Ese tipo de colaboración interna no es un detalle menor: cambia el mapa de riesgos. Con información en tiempo real, la inteligencia reduce el margen de error y evita depender solo de señales o imágenes, especialmente en entornos con anillos de seguridad múltiples.
Drones furtivos
El mismo reporte citado por EFE señala que la CIA apoyó el seguimiento con vigilancia aérea persistente. Otros medios describieron drones capaces de mantener observación casi constante para corroborar rutina, desplazamientos y “ventanas” de vulnerabilidad sin exponer plataformas convencionales.
En paralelo, el operativo militar se habría apoyado en ensayos y planificación detallada. Al Jazeera informó que la misión fue practicada durante meses y que el despliegue incluyó un componente aéreo masivo, una señal de coordinación que excede una captura “de oportunidad”.
Patrón de vida
En la jerga de inteligencia, el objetivo fue construir el “patrón de vida”: horarios, hábitos, rutas, lugares frecuentes, cambios ante amenazas. Washington Post describió ese trabajo como parte del armado previo que permitió decidir el momento y el punto de entrada.
La idea es simple y brutal: cuando un líder se vuelve un blanco, su rutina es la grieta. Si la rutina se entiende, se anticipa; si se anticipa, se captura. Eso explica por qué los informes hablan de meses, no de días, en la etapa silenciosa.
Recompensa clave
Sobre el incentivo, EFE indicó que exfuncionarios sugieren que una recompensa millonaria ofrecida por EE.UU. pudo influir en el reclutamiento de la fuente. No hay confirmación pública del vínculo directo, pero el dato alimenta la sospecha sobre una traición en la mesa chica.

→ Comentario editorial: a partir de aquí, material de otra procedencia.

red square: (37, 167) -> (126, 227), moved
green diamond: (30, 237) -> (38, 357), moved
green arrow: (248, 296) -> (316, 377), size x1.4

Esa hipótesis se potencia por el clima interno posterior. Fox News puso el foco en la “facilidad” de la operación y en la falta de resistencia efectiva, y abrió especulaciones sobre disputas y cálculos de supervivencia dentro del chavismo.
Sospechas internas
El señalamiento a figuras del poder venezolano circula, pero por ahora no pasa de la conjetura mediática. Lo verificable es el efecto político: la captura instaló la idea de fisura interna y dejó preguntas sobre lealtades en estructuras donde el control suele ser férreo.
Aun así, el punto central para la diplomacia global no es solo “cómo” lo hicieron, sino qué significa: inteligencia + fuerza militar para ejecutar una detención de un jefe de Estado en funciones. La discusión ya escaló a foros internacionales.